Top of GIVEN PASSAGE

So what do we even want?
So you know uh we considered a lot of
different approaches and many people on
the team actually had a lot of
experience working on bundlers. Um so we
came up with these kind of rough
requirements. So, we definitely want to
be able to cache every expensive
operation in the bundler.
And it should be really easy to do this.
Like, you shouldn't get 15 comments on
your code review every time you add a
new cache.
And um and then I don't actually really
trust developers to write correct cache
keys or track inputs uh or track
dependencies by hand. So, we should
handle uh we should definitely make this
foolproof.
Next, uh, we need to handle changing
inputs. This is like a big idea in HMR,
but even across sessions. So, mostly
this is going to be files, but this
could also be things like config
settings. And with the file system
cache, it actually ends up being things
like environment variables, too. So, we
want to be reactive. We want to be able
to recmputee things um as soon as
anything changes, and we don't want to
thread call backs everywhere.
Uh finally, we just need to take
advantage of modern architectures and be
multi-threaded and just generally fast.
So maybe you're looking at this set of
requirements and some of you are
thinking uh what does this have to do
with a bundler
and to that I would say of course you
know my management team is in the room
so we don't really need to talk about
that.
But really, I'm guessing a lot of you
jump to the much more obvious
conclusion,
this sounds a lot like signals.
And yeah, I am describing a system that
uh like signals. It's a way to compose
computations, track dependencies with
some amount of automatic memoization.
And I should note uh that we you know we
drew inspiration from all sorts of
systems especially the rust compiler and
a system called salsa.
And there's even an academic literature
on these concept called adapons if
you're interested. Okay, so let's take a
look at what the uh let's see what this
looks like in practice and then we're
going to take a very jarring jump from
code samples in JavaScript to Rust.

Bottom of GIVEN PASSAGE

* [WHAT YOU NEED TO DO]
A: List every kind of changing input that the transcript gives as an example.
B: Reproduce the part of the transcript starting at "But really, I'm" and ending at "of automatic memoization.".

Top of INFORMATION SHOWN

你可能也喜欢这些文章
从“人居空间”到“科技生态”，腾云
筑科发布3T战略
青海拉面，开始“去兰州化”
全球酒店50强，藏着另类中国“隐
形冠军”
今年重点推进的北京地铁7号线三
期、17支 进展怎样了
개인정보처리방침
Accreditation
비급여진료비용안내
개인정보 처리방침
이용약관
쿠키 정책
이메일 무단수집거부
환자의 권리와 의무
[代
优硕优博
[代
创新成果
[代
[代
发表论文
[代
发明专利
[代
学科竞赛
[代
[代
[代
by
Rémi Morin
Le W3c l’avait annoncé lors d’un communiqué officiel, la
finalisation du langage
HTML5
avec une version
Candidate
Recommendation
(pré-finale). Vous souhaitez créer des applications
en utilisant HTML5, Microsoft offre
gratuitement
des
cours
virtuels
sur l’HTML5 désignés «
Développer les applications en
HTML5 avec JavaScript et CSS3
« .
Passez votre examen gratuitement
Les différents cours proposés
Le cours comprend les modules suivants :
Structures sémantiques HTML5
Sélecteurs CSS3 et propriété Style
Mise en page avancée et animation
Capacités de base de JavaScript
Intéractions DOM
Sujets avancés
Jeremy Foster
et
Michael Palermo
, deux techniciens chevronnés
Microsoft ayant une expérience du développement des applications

Bottom of INFORMATION SHOWN

* [ANSWERS PER TASK]
A:
- Files
- Config settings
- Environment variables

B:
But really, I'm guessing a lot of you
jump to the much more obvious
conclusion,
this sounds a lot like signals.
And yeah, I am describing a system that
uh like signals. It's a way to compose
computations, track dependencies with
some amount of automatic memoization.